Film notes
Friends warned Barbara Stanwyck that if she played the tacky, self-sacrificing mother in Stella Dallas, she’d only play mother roles from then on. Not on your life! Though that is what happened to Belle Bennett, who played Stella in the 1925 silent version of the Olive Higgins Prouty novel. But then Bennett was a motherly figure, plump and blowsy, in a way slender, agile Stanwyck simply couldn’t be. Under King Vidor’s full-throated direction, she takes Stella to a plane where she’s no longer just Everywoman but an outrageous creature who breaks our hearts even as she grates on our nerves. Her ambitious mill-town girl first snares the wellborn Stephen Dallas (John Boles) in his office. In an exquisite scene, she speaks in dulcet charm-school tones as smooth as the glass she’s symbolically polishing.
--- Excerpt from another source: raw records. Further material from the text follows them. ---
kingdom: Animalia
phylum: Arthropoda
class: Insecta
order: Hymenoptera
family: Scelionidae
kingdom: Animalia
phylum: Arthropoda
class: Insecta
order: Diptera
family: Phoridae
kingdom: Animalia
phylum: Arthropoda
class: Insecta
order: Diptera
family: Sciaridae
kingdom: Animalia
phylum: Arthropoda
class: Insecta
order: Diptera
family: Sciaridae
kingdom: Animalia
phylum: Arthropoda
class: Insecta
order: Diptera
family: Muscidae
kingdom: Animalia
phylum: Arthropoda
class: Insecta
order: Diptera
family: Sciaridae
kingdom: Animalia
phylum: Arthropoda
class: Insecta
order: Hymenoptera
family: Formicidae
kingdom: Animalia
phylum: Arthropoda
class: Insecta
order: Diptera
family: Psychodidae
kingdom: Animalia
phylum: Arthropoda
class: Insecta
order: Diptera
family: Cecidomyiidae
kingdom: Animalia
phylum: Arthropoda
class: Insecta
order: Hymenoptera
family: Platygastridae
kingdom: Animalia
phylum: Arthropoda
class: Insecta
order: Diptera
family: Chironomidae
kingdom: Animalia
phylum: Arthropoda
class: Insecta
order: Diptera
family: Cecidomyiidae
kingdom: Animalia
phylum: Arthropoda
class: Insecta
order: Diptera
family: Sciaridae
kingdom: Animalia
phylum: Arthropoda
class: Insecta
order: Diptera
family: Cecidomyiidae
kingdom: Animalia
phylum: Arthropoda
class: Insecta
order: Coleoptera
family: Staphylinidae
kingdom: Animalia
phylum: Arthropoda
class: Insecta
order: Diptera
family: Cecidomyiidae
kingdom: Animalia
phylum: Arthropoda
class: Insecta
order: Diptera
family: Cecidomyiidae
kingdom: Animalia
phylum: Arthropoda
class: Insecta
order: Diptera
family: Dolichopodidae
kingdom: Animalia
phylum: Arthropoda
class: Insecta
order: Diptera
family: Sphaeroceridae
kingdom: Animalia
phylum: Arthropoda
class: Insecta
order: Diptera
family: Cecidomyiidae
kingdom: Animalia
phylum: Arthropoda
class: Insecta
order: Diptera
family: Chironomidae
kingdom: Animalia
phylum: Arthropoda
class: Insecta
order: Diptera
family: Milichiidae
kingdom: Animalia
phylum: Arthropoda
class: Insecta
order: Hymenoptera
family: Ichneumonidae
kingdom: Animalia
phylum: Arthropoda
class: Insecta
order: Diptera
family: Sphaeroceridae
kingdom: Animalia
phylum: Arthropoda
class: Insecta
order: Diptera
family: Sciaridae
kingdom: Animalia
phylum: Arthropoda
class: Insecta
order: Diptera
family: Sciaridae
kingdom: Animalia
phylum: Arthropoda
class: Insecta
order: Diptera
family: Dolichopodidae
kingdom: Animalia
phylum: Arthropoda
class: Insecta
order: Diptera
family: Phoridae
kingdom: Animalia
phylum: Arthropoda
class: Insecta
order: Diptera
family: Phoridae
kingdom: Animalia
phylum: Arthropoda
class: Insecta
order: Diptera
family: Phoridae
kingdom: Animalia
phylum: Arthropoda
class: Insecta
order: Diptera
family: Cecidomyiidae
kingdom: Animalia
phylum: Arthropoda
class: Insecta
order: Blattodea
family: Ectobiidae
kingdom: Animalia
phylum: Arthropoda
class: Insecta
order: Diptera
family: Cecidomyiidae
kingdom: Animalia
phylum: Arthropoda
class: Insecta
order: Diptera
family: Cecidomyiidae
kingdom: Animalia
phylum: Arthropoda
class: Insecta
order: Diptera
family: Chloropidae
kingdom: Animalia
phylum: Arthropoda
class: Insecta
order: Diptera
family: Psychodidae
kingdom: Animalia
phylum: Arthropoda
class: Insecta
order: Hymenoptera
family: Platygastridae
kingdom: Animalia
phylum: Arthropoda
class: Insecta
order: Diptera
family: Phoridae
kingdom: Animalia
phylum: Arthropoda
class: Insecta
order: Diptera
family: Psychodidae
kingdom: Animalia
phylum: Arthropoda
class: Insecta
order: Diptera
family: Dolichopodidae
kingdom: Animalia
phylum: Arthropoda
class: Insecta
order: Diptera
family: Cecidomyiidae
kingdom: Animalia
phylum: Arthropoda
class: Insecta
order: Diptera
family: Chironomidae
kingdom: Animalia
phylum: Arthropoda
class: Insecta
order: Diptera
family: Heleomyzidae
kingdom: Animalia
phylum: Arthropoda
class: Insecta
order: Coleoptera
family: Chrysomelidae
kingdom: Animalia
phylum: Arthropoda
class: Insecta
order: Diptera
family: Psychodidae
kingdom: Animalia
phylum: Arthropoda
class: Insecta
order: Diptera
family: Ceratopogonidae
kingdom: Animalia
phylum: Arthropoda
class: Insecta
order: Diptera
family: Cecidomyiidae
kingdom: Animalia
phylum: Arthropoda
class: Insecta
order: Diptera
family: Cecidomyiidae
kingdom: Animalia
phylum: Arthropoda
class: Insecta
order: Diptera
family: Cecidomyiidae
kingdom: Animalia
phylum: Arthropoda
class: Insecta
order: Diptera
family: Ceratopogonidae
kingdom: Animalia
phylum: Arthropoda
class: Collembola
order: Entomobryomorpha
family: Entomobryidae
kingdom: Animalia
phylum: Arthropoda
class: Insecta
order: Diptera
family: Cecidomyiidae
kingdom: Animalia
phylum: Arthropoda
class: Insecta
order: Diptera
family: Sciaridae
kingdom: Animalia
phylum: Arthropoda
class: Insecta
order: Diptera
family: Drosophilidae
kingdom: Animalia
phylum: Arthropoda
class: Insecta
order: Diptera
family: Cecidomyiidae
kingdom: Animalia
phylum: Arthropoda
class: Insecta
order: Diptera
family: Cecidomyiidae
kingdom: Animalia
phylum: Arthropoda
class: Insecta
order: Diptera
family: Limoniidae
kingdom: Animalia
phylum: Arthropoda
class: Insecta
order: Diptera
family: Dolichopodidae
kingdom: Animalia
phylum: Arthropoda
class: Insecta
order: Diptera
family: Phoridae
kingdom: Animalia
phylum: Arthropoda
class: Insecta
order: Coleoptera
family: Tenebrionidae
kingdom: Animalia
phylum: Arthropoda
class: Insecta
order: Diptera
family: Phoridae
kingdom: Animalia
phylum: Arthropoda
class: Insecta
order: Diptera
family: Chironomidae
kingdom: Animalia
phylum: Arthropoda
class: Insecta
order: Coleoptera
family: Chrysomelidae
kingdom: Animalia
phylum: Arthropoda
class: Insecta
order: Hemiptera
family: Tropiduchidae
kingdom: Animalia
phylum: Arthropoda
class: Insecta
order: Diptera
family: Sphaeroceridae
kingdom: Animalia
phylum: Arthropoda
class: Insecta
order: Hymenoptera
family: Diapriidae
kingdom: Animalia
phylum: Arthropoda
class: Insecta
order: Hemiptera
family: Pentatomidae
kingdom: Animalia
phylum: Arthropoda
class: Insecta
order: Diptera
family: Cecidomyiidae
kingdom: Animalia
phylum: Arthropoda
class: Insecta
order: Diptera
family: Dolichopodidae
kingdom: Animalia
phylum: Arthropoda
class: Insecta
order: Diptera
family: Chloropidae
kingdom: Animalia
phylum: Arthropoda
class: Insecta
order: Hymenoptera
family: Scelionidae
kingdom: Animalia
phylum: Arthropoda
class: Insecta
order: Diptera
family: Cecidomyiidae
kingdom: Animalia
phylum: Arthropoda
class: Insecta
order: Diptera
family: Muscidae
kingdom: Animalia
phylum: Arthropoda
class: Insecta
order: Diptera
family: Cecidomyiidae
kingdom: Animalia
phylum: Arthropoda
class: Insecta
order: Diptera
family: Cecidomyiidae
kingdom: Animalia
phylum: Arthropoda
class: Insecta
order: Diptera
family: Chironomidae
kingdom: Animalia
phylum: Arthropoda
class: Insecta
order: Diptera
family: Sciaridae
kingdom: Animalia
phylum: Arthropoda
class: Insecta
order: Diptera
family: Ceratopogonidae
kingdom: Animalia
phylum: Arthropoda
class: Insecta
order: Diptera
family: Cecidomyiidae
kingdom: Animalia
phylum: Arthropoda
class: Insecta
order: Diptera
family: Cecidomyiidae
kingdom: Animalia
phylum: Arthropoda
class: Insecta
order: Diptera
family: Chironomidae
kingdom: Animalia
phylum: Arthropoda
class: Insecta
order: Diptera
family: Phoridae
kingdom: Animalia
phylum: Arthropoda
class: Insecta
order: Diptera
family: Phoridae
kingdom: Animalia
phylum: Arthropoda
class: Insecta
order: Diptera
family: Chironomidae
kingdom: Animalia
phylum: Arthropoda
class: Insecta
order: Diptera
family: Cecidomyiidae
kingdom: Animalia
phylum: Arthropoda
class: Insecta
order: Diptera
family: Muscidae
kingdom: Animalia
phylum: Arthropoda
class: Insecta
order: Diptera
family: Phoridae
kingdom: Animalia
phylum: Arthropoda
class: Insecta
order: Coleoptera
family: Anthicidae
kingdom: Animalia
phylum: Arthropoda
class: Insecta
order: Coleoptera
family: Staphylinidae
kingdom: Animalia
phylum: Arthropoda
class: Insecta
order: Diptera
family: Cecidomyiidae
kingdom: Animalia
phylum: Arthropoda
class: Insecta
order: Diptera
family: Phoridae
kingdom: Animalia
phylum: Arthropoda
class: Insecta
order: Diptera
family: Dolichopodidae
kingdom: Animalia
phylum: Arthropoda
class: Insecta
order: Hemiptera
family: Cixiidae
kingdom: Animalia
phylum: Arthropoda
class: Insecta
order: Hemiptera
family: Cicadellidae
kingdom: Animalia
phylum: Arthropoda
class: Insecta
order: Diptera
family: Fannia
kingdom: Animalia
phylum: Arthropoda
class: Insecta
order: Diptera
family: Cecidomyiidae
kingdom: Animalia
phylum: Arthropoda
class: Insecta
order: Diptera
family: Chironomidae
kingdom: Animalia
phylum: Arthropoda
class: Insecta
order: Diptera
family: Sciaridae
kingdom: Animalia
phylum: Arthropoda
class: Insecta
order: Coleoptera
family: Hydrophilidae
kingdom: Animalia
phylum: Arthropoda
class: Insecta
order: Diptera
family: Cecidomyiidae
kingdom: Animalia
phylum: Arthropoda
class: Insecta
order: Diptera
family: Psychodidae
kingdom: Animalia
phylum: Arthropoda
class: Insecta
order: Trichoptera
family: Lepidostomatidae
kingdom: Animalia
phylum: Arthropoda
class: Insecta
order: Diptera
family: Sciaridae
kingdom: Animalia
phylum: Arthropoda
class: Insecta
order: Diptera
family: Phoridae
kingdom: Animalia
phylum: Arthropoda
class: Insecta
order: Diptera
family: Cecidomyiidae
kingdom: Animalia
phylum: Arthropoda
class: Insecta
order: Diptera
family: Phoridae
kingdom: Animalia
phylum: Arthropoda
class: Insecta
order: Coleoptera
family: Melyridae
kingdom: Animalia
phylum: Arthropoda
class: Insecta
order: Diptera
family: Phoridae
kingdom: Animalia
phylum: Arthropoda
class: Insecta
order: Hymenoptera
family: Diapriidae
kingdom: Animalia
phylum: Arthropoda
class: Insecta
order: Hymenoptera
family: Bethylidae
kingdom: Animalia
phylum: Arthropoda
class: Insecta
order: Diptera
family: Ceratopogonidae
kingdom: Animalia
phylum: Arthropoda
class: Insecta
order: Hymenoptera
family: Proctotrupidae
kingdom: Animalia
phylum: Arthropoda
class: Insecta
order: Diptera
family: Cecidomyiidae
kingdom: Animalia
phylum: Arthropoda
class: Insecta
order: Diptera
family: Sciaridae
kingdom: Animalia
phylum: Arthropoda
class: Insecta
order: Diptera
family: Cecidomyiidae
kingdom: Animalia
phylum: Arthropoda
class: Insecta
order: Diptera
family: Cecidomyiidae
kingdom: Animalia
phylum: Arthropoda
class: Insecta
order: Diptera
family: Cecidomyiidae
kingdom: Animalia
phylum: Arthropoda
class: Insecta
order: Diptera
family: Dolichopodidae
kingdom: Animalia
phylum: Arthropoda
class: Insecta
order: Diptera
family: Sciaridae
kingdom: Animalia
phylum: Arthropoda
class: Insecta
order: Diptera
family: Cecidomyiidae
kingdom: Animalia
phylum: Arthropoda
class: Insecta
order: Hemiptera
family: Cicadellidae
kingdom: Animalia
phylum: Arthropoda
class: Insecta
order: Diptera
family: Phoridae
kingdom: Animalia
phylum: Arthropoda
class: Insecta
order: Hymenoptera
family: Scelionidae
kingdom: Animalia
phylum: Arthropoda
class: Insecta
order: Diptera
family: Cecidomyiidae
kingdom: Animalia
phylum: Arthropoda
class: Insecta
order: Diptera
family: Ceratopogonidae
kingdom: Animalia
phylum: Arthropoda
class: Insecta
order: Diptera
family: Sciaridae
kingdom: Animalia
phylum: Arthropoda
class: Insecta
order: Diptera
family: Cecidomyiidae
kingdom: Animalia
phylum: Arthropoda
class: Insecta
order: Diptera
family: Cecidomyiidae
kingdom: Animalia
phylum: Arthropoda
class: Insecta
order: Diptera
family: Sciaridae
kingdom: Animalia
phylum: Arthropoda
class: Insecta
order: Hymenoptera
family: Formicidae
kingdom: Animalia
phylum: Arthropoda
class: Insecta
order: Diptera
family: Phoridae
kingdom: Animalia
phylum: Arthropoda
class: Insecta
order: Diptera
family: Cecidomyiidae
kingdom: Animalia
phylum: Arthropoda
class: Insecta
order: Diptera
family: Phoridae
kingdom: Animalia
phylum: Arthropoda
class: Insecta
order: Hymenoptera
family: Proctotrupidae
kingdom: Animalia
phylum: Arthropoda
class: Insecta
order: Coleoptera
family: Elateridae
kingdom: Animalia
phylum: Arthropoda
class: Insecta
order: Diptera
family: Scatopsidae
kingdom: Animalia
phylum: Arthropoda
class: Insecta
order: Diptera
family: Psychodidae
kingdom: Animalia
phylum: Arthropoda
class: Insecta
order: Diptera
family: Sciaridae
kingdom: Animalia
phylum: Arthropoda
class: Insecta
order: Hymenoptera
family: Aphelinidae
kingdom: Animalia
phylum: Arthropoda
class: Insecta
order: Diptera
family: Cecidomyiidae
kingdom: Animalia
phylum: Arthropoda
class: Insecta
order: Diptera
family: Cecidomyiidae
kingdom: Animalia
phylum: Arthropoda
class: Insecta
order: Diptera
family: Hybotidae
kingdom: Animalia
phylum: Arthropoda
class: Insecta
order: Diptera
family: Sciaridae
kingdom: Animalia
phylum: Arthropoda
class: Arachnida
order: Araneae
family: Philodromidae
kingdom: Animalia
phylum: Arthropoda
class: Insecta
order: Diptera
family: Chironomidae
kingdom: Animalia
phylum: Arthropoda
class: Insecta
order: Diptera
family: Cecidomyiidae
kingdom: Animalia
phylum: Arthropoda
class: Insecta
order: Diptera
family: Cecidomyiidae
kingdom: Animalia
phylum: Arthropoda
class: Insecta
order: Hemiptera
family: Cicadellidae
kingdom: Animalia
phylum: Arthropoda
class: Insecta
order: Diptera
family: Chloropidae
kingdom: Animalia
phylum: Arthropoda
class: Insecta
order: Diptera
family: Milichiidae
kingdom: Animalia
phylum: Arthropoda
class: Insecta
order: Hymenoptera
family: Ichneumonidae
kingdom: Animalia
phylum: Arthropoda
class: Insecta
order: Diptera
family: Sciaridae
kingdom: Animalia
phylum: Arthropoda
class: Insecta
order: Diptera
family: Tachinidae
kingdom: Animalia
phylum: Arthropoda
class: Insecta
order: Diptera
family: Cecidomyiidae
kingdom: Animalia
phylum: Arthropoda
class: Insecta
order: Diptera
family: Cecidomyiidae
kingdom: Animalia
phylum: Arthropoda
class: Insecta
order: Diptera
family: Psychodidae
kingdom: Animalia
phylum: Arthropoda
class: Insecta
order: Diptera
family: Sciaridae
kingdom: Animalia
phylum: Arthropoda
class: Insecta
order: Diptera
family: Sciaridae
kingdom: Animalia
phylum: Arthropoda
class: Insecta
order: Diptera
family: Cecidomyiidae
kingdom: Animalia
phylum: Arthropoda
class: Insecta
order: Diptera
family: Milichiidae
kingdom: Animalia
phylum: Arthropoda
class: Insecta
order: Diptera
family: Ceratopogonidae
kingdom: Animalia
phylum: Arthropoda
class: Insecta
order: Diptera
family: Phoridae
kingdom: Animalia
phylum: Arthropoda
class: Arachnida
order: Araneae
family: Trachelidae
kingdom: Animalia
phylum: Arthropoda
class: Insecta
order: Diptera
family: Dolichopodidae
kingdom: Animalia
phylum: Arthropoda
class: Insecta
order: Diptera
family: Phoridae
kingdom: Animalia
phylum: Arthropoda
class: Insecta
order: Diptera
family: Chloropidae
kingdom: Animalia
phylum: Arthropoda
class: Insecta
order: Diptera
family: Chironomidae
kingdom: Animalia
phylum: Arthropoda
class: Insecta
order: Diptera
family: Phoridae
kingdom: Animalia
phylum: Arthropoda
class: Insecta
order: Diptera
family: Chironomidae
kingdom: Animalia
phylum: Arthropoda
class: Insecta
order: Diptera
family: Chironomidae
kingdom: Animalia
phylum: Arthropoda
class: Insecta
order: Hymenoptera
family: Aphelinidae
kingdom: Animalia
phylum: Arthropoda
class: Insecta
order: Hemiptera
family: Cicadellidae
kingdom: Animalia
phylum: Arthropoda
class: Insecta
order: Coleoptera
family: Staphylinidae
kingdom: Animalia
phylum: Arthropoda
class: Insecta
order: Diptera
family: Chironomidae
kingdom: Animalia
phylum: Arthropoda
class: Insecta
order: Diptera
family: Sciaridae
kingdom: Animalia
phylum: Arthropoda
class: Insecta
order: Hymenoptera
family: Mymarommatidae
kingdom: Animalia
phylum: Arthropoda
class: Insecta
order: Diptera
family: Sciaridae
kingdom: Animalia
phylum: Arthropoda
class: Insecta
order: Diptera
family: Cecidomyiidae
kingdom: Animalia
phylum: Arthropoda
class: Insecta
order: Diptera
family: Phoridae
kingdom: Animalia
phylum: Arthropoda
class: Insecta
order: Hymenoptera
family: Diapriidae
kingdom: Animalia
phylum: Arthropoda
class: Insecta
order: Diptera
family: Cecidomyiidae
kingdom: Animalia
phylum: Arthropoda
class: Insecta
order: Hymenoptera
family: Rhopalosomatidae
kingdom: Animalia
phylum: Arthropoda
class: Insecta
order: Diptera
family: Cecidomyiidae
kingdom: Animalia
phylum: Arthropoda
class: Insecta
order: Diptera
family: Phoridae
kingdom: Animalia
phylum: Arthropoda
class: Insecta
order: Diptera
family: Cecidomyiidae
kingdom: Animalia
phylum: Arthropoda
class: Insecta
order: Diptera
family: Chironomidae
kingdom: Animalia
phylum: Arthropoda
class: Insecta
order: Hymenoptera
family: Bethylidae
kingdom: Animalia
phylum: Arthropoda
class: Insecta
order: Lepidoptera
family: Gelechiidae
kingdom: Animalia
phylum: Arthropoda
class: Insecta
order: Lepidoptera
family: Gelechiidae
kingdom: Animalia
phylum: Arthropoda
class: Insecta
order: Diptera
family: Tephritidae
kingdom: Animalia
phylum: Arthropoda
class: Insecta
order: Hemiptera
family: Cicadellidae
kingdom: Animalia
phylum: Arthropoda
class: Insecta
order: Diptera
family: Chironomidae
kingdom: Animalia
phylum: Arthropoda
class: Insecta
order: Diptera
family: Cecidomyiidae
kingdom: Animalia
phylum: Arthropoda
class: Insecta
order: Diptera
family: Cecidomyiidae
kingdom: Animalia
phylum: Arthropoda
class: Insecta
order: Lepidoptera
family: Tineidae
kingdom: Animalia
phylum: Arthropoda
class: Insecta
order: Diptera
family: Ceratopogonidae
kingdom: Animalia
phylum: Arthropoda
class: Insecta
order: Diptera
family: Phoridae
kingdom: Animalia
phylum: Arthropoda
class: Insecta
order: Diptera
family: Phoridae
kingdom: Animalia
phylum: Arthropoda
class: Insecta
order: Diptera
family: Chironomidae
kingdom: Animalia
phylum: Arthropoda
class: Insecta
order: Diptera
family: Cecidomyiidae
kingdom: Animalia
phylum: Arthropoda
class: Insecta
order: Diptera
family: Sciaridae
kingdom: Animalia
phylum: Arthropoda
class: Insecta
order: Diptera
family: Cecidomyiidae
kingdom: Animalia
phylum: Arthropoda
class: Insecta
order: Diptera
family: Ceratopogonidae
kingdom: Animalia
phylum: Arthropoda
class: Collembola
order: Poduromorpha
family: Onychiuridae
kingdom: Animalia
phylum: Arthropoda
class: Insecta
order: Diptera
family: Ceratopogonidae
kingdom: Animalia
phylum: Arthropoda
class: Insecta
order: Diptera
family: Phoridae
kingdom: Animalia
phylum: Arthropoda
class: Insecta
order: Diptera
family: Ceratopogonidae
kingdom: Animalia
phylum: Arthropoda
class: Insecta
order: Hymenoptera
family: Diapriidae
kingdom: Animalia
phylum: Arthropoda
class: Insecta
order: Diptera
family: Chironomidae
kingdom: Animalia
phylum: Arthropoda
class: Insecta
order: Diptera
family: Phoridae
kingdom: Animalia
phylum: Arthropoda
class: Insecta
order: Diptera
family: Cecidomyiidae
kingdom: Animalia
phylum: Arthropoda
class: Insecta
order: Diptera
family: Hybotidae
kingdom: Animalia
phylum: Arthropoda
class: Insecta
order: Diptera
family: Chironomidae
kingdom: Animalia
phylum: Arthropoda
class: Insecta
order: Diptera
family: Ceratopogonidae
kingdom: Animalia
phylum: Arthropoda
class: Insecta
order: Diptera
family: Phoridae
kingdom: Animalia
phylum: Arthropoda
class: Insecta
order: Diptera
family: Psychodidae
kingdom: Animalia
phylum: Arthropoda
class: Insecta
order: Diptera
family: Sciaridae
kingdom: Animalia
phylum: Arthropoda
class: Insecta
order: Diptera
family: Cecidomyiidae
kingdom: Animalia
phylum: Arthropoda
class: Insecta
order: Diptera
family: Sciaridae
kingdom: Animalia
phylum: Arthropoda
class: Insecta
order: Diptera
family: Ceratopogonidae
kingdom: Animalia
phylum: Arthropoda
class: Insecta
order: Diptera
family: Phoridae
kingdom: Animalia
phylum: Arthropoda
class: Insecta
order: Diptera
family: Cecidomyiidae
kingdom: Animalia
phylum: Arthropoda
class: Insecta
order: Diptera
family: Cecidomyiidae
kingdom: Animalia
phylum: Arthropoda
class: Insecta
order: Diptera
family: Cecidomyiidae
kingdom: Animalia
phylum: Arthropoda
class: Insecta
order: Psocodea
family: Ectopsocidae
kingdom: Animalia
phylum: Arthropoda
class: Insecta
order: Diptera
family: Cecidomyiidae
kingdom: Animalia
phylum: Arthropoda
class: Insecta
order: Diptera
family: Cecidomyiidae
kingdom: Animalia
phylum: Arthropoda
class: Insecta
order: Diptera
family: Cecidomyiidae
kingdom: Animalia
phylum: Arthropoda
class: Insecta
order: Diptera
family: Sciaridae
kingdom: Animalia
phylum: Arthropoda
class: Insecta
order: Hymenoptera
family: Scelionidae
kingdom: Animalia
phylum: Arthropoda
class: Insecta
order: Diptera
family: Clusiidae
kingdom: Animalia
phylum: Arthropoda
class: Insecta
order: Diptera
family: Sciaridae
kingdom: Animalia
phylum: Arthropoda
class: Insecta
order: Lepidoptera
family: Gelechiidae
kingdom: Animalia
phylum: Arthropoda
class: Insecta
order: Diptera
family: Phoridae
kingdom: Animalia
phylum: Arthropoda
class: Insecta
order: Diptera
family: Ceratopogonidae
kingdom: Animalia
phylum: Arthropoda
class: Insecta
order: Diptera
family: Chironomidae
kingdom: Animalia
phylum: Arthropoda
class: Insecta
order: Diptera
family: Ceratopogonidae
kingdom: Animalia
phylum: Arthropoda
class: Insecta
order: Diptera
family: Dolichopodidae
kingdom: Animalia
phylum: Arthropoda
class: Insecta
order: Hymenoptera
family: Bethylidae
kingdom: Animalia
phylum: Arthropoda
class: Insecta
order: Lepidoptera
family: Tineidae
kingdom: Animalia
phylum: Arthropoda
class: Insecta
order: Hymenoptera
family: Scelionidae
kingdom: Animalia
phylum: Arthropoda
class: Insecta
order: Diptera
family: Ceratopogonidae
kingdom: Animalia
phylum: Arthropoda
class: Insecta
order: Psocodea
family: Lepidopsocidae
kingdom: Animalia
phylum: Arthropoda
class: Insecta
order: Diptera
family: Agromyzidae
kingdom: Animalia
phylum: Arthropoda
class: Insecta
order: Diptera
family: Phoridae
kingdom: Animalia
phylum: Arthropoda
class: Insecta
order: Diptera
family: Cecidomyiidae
I don’t want to be like me, she tells him on their first date, begging him to educate her in the finer things. This tutorial proves sadly ineffective as, no sooner wed, Stella soon relapses into the raucous free spirit whose real soulmate is the rowdy Ed Munn (Alan Hale). Her one great virtue is of course her love for daughter Laurel (Anne Shirley), in whose interest she’s willing to obliterate herself. She scandalizes the entire town (that terrible no-show birthday party!), and then the country club set of Stephen’s (and potentially Laurel’s) new life. In exhibiting responsibility, Laurel in effect becomes the mother, Stella the tone-deaf child. Yet who can resist the final scene when she tearfully watches the wedding of her daughter into Stephen’s
circle and then moves on? A subversive interpretation of this portrait of woman’s sacrifice: could the sheer extravagance of motherlove be suggesting its opposite, compensation for not wanting to have children at all? After all, most of the stars weren’t fabulous mothers, so some of that aversion to biological destiny may have fed Stella Dallas.